In der Festgabe zum 70. Geburtstag

(24. Dezember 1967) des Dichters, die unter dem Titel „Gesicht des Menschen” 1968 erschienen ist, schrieb Franz Richter in seiner Studie über Felmayers Dichtungen in der Umgangssprache: „Was Felmayer auch immer anpackt, seine Sorge gilt dem Überdauern der österreichischen Literatur.” Das ist nicht nur für die eigenen Schöpfungen des Dichters gesagt, das gilt vielleicht in noch viel größerem Maße für den Herausgeber und Förderer der jungen österreichischen Dichtung nach 1945. Seit dem Augenblick, da die Kanonen des zweiten Weltkriegs für Österreich schwiegen und wir uns in der Trümmerwelt zu orientieren suchten, war er bis zu seinem Tode unermüdlich bestrebt, junge Talente zu fördern, vergessene und wenig bekannte Dichter der Öffentlichkeit vorzustellen. In den Jahren 1950, 1951 und 1955 erschienen die drei Folgen der Antologie „Tür an Tür”, der nun, 1970, die vierte und letzte nachgeschickt wurde, die Ema Felmayer — ebenfalls aus dem Nachlaß des Dichters — herausgab. Auch sie ist ein Siegel auf das editorische Werk Rudolf Felmayers, der 1953 Alfred Pentz’ Gedichte aus dem Nachlaß unter dem Titel „Die große Mutter” edierte und 1955 die Lyrik- Anthologie „Dein Herz ist deine Heimat” erscheinen ließ. In ihr versammelte er 110 österreichische Dichter, die zwischen 1938 und 1945 verfemt und verfolgt waren, und schuf so ein wichtiges Quellenwerk für die jetzt erst einsetzende Erforschung der österreichischen Emigrationsliteratur.

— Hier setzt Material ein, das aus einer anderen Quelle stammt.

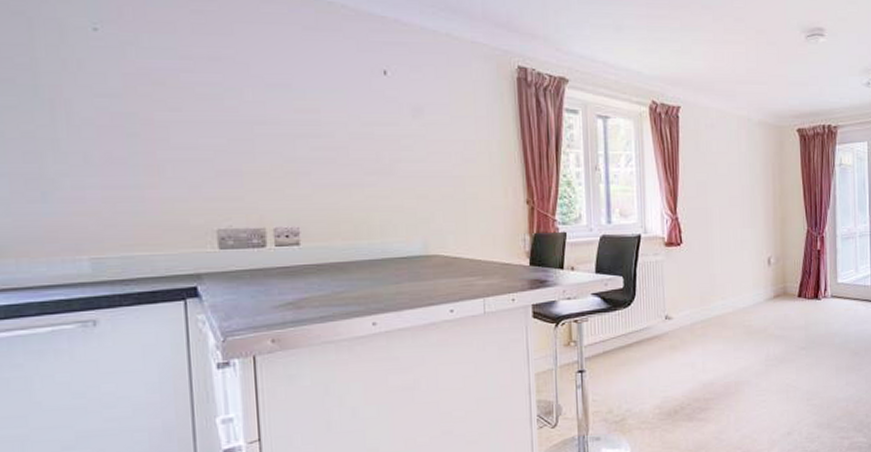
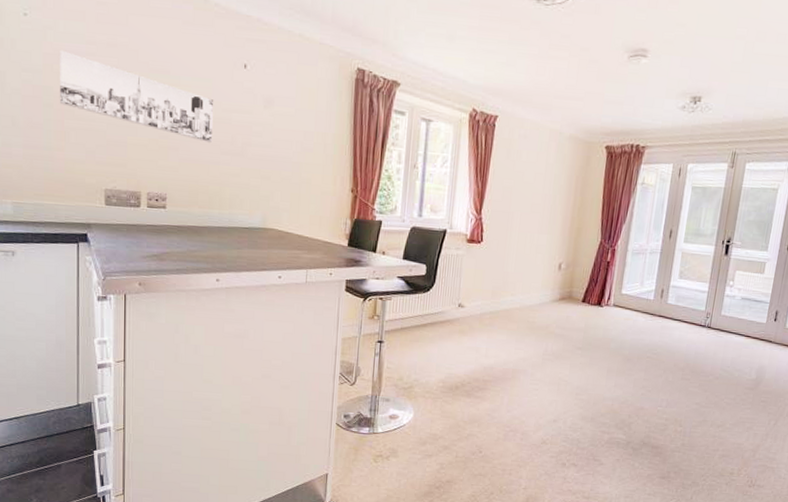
wall art: none [145,68,352,164] -> present [59,50,214,144]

Daß sich dieser eigenwillige, ganz und gar nicht konformistische Geist von der Diktatur einer sich absolut setzenden „Avantgarde”, die überdies ihre Wurzeln im Expressionismus, Dadaismus und Surrealismus hat, ebensowenig beeindrucken ließ wie von den faschistischen Kulturdiktatoren zuvor und allein seinem künstlerischen Gewissen folgte, macht uns das doppelte Vermächtnis Rudolf Felmayers — seine Verse und seine kulturpolitische Tätigkeit als Herausgeber — noch kostbarer und dankenswerter in dieser flüchtigen, allzuvergeßlichen, undankbaren und noch immer „unvorstellbaren Zeit”.